Like I said before, I'm no expert on the figures, and the ones I've quoted were reported in a meeting. Could you expand on why an extra nursing shift would require 3.5 extra full time staff - again I've got no idea about these things .
The incident was obviously fully reported...there was a lot of angst amongst the anaesthetists who had warned about the lack of redundancy. I'm not aware of what the trust did/might do about what happened.
you talking about a team of OutReach nurses. excellent service, yes they lead on cardiac arrests and other non emergency issues, If we are short in ITU we just call them for an extra pair of hands if they are available.
This happened in a specialist unit that was operating through the night, and isolated from the general wards (if you work in a hospital you can probably guess what specialty this was in). The ops were urgent, but fairly routine. The problem wasn't with the surgical teams, but more to do with the fact that the trust had initiated lots of necessary protocols to make blood transfusions safer e.g. by limiting machine access, but then skimped out and refused to pay for a safe number of 'authorised' staff to enact said protocols.
A little rant.
At various hospitals (which will remain unnamed), the trust will only pay for one anaesthetic nurse to be on night cover. Because of transfusion safety regulations, during the night shift, anaesthetic nurses are the only people allowed to handle and manage blood transfusions in the theatres (this is a good thing - specialization means a very low possibility of transfusion accident).
Now, a true story (but I won't say when/where this happened). Three patients were in theatre during the night and started to bleed out at the same time. But there was only one nurse who had card access to the blood transfusion machine. Long story short, there was a huge amount of panic, a lot of screaming, the swipe card wouldn't work straight away, samples got mixed up despite all the safety precautions that had been put in place, and a patient was given four units of someone else's blood. By a massive stroke of good fortune, the blood groups were a precise match, as the mortality for transfusing four units of incorrect blood is pretty much 100%.
If the patient had died, the lawsuit and subsequent compensation payout would have run into the millions (£2-3 million at least). To pay for one additional anaesthetic nurse to cover night shifts (something that doctors in the trust had been calling for for nigh on years) would cost less than £30,000 a year.
This sort of **** happens all the time in the NHS. There is cost-cutting everywhere but when mistakes happen as a direct result, the payouts are enormous, running up a ~600million a year bill.
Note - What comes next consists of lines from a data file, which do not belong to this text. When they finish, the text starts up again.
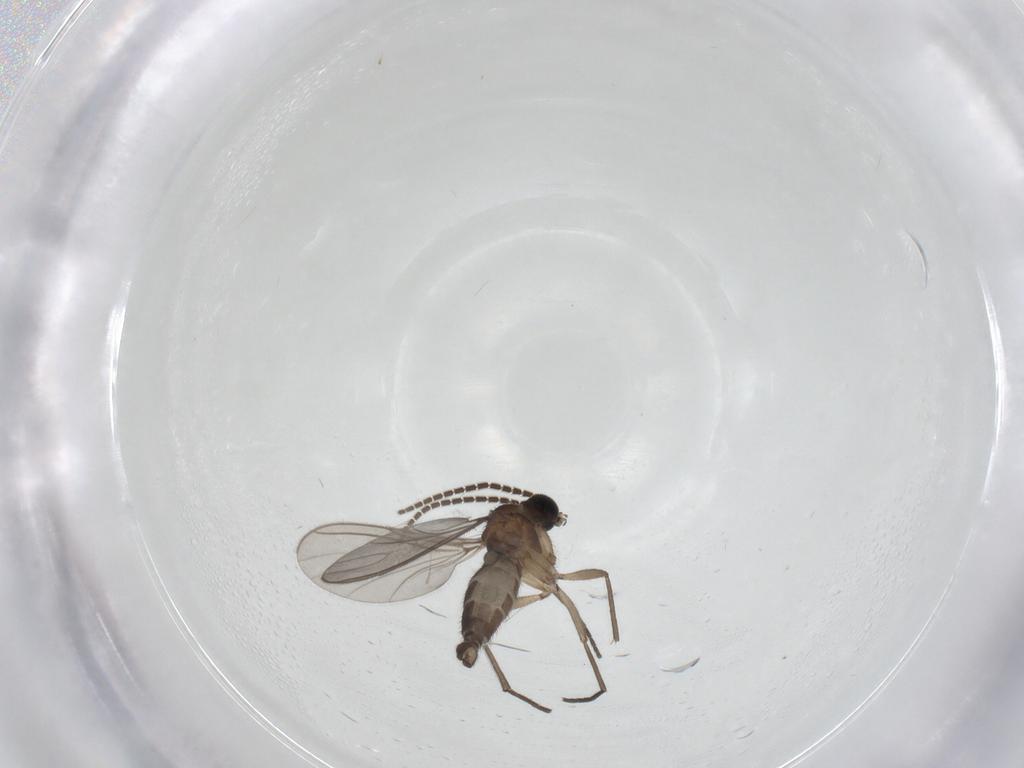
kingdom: Animalia
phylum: Arthropoda
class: Insecta
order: Diptera
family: Sciaridae
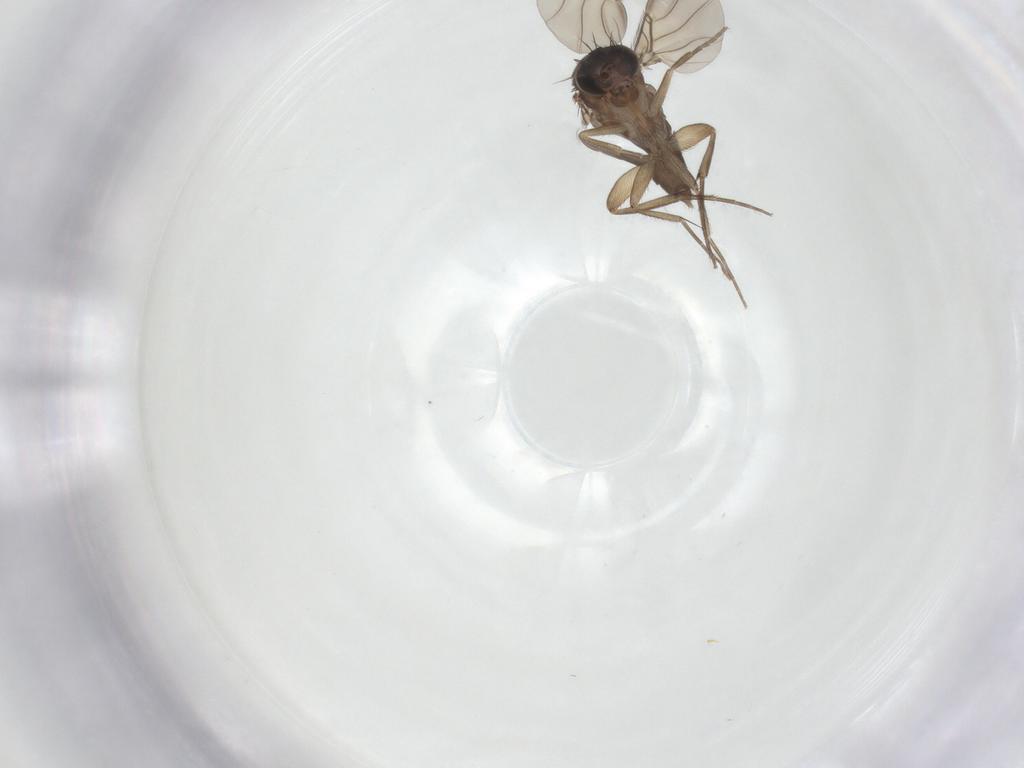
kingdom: Animalia
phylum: Arthropoda
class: Insecta
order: Diptera
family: Phoridae
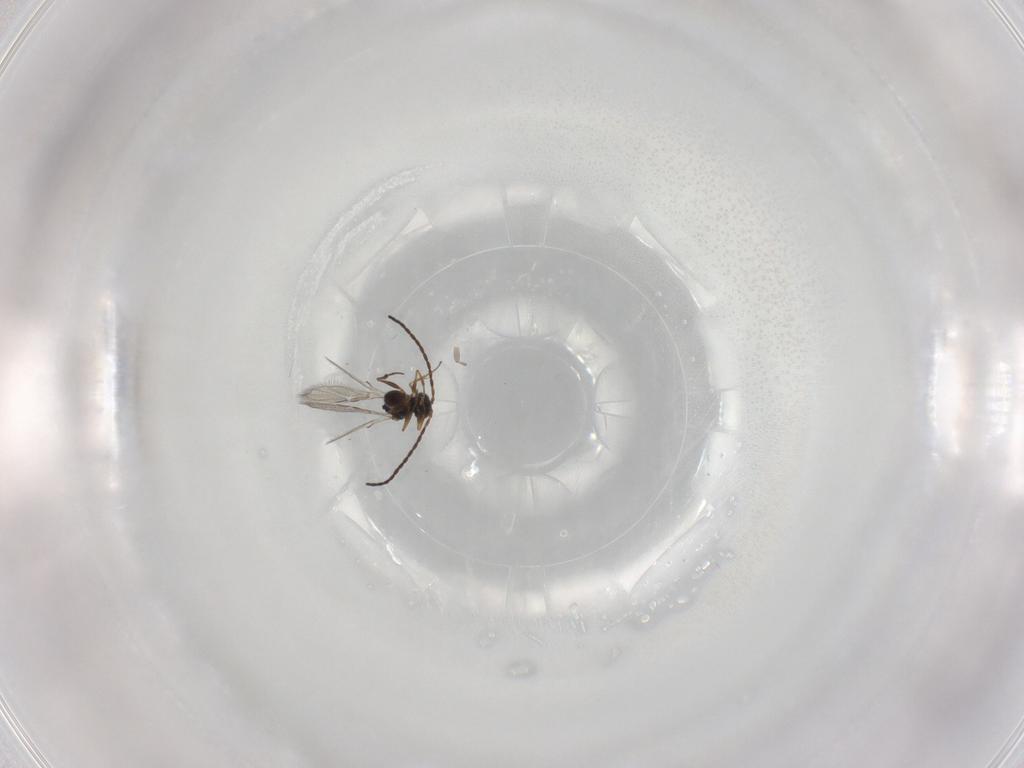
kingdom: Animalia
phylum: Arthropoda
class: Insecta
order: Hymenoptera
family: Figitidae
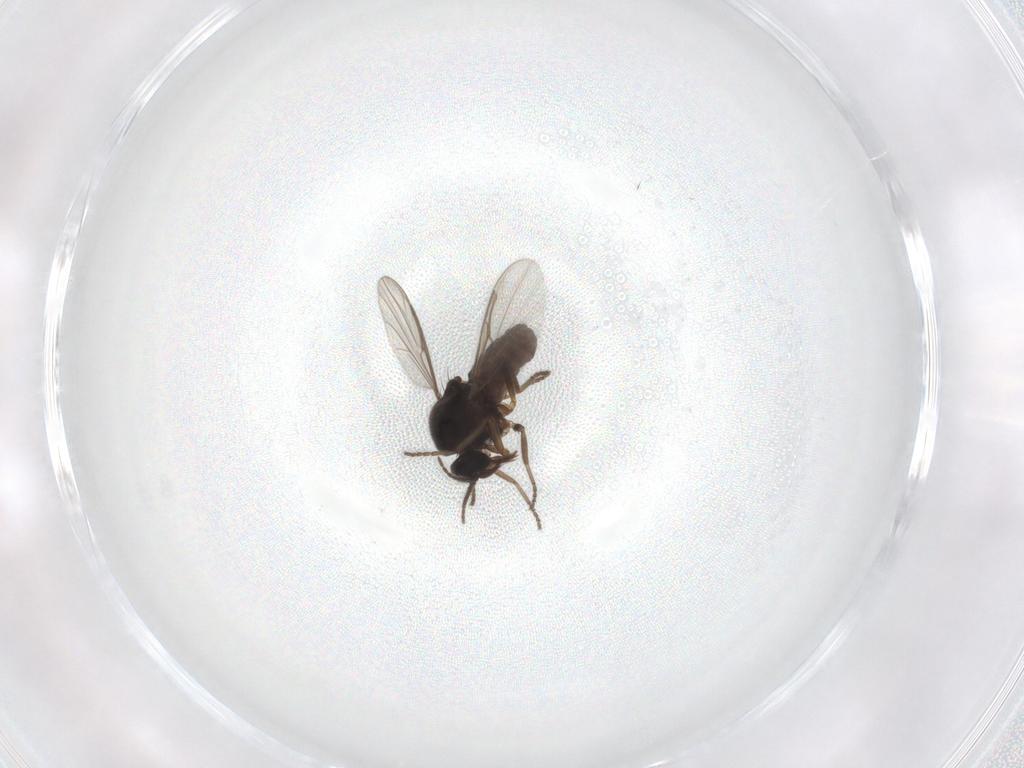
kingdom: Animalia
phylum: Arthropoda
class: Insecta
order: Diptera
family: Ceratopogonidae
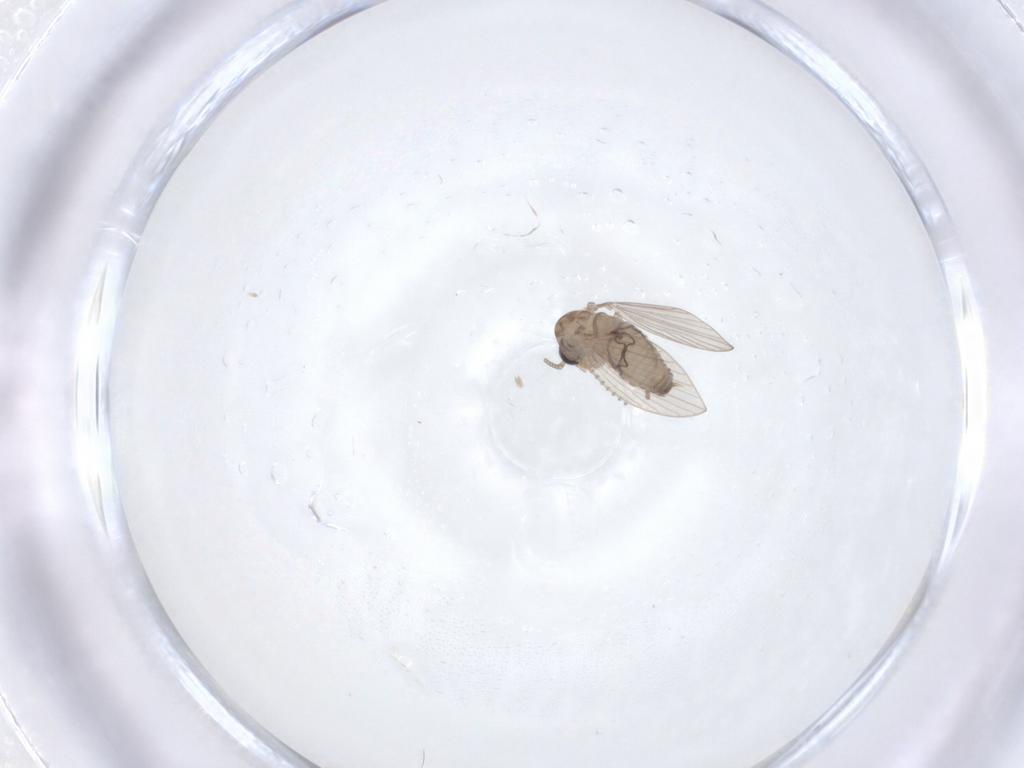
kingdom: Animalia
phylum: Arthropoda
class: Insecta
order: Diptera
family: Psychodidae
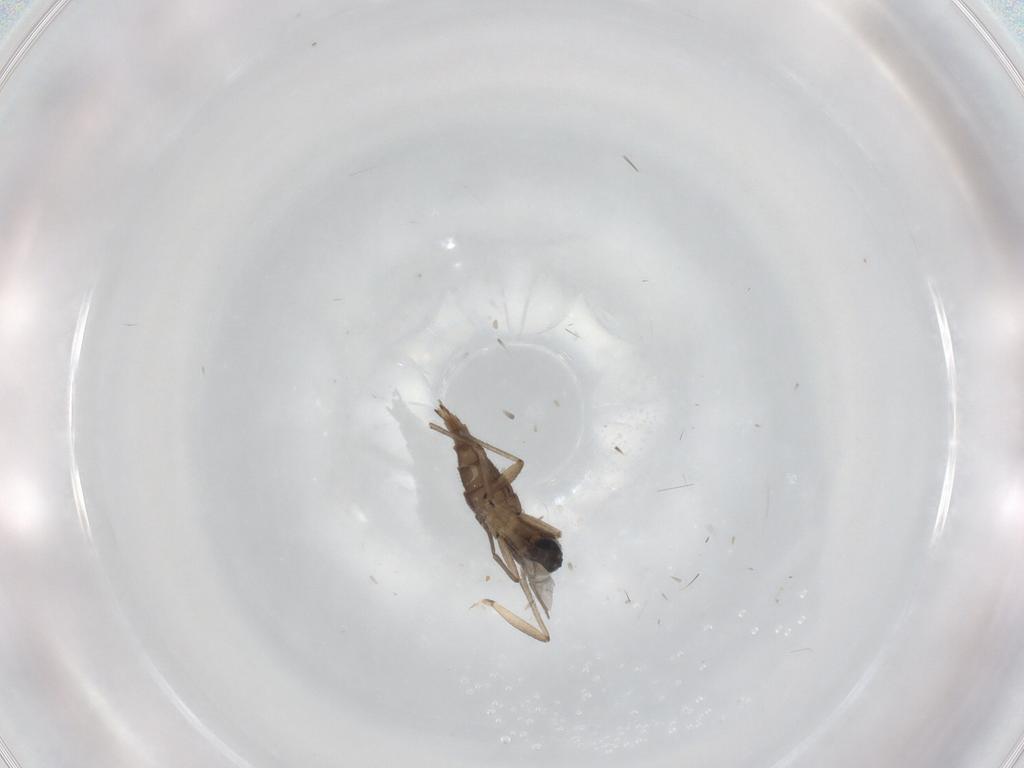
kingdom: Animalia
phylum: Arthropoda
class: Insecta
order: Diptera
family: Sciaridae
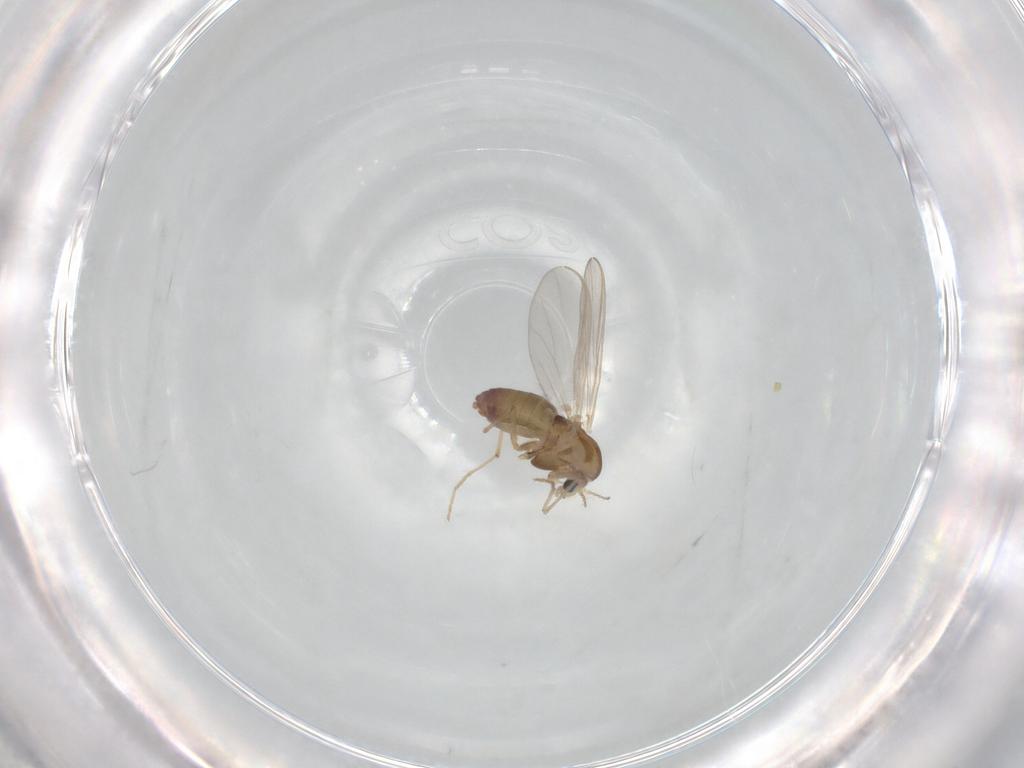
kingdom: Animalia
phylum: Arthropoda
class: Insecta
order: Diptera
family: Chironomidae
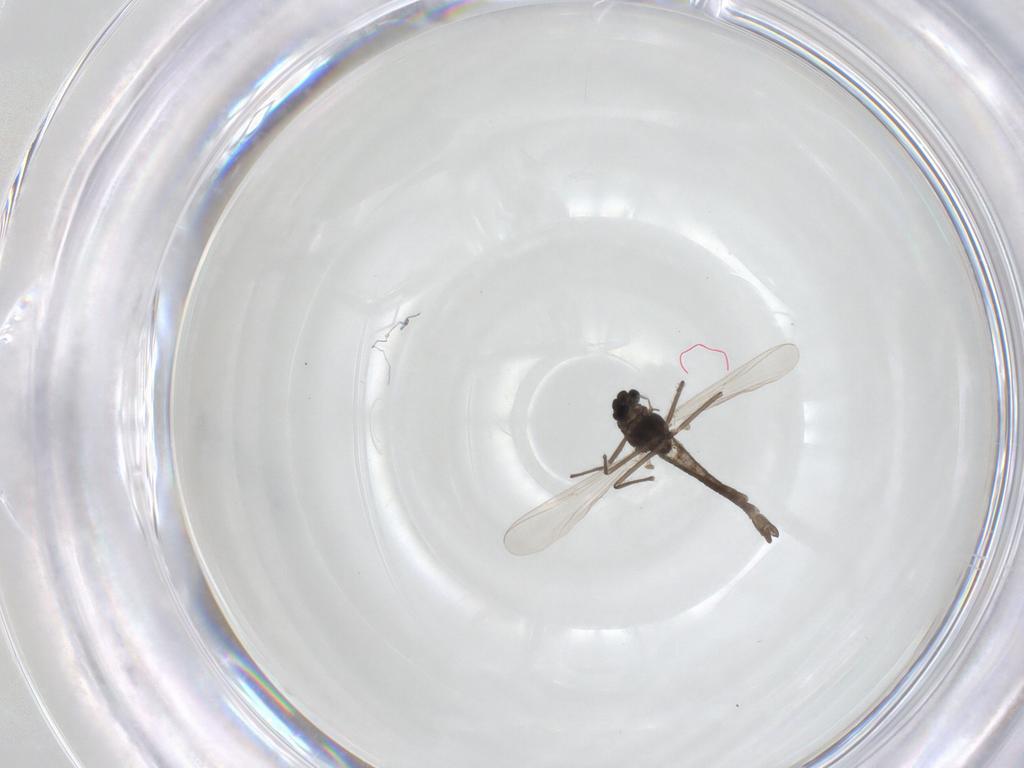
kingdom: Animalia
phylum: Arthropoda
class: Insecta
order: Diptera
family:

Lots of these could be prevented by having more nurses to monitor patients, or more doctors on night cover. I can think of two examples off the top of my head where a staffing shortage has led to a death or disability which subsequently led to a compensation claim. Other examples include skimping out on investigation resources (like theatre bedside ultrasound machines).
Rant over. Something in management needs to give.
To provide an additional head each night will require more than one member of staff. 3.5 FTE sounds a little bit high to me, but it does depend on things like amount of holiday allocation, average sickness levels, but is plausible.
Yup, that's about it, 7 per 24hr post is the usually quoted figure (from textbooks, not experience), though usually less are employed with bank/agency staff used to fill for more flexibility. If you look the bare minimum is 2.24 FTE (based on a 12hr shift at 37.5hrs a week), so when you factor in everything else you need to have funds avaliable to pay around 3.5 FTE.